Если оба дела необходимы в творческом процессе, то главная роль остается за «поэтом», посредником между миром истины и рациональным восприятием реальности. Достоевский допускает, что творение уже существует до его воплощения в постижимом виде, а проблема «поэта» в том, как осуществить этот важный «гражданский» акт подачи творения, его «перевода» на язык человечества, чтобы оно приносило пользу, озаряло людей. В этом деликатном процессе писатель угадывает возможность признать чрезвычайное значение и самого акта «перевода», балансируя между ролями «поэта» и «художника»: другими словами, возможность передать творение не в завершенном, отшлифованном виде готового ювелирного изделия, а в его промежуточном состоянии, когда творение еще не утратило (ради эстетического совершенства) своей первобытной чистоты и энергии, отражения озаряющей его Истины. Из этого следует, что поэт для Достоевского — не просто автор стихотворных строк, а своего рода проповедник Истины, поэзия же — подвиг, идеал, к которому можно приблизиться только посредством прозы. Проза, таким образом, для Достоевского едва ли не единственный способ передачи поэзии! И настоящая поэзия выживает в прозаическом пересказе, как сфера божественного постижима только чувством, а передаваема лишь художественной метафорой или апофатическим погружением в умолчание.

В творчестве Достоевского самым совершенным воплощением мотива пересказа исконного сюжета является «поэма» Ивана Карамазова о Великом Инквизиторе, в которой пересказ представляется своеобразным вставным художественным жанром.

Перед тем как провести сопоставление «былины-поэмы» в письме Майкову с «поэмой» в последнем романе Достоевского, хочется подчеркнуть некоторое несоответствие в высказываниях писателя между столь глубокой концепцией творческих процессов и художественного акта и его восприятием поэзии как таковой. Как было отмечено нами, жанровое дифференцирование в целом не представляется писателю определяющим4. На первый взгляд, предложенные Достоевским жанры — «ряд былин (баллад, песней, маленьких поэм, романсов, как хотите назовите <…>)» — ведут к уже известным и довольно типичным для той эпохи опытам — историческим балладам или поэмам. Произведениями такого типа (на основе подобной «историко-философской» или «национальной» концепции) русская литература изобиловала и во времена Достоевского (см. среди прочих творения и самого А. Н. Майкова), и в более ранние периоды (достаточно будет упомянуть рылеевские «Думы»). Кроме того, идея представить ряд народно-исторических картин, через которые интерпретируются дух нации и / или суть всемирной истории, типична не только для русской, но и для европейской традиции. Главные ее образцы — хорошо известные Достоевскому «Чайльд Гарольд» Дж. Байрона и «Фауст» Й.-В. Гете (ср. [Иванов], [Paolini], [Загидуллина], [Бем], [Ковач, 1997] и др.). Повествовательная поэзия на основе исторического (часто патриотического) сюжета с авторскими попытками выделить ключевые моменты истории народа в цикле поэм или баллад — это явление, встречаемое во всех национальных литературах XIX в.

* ИСХОДНЫЕ ДАННЫЕ
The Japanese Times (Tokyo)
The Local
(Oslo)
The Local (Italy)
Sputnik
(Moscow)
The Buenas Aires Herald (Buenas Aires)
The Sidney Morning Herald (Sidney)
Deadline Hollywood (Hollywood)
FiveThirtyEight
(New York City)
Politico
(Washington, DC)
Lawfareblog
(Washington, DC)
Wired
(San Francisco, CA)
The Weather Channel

* УСЛОВИЕ ЗАДАНИЯ
Повторите дословно фрагмент отрывка о Достоевском между словами «В творчестве Достоевского» и «вставным художественным жанром.» включительно. Записи здесь не нужны.

* РЕЗУЛЬТАТ ВЫПОЛНЕНИЯ
В творчестве Достоевского самым совершенным воплощением мотива пересказа исконного сюжета является «поэма» Ивана Карамазова о Великом Инквизиторе, в которой пересказ представляется своеобразным вставным художественным жанром.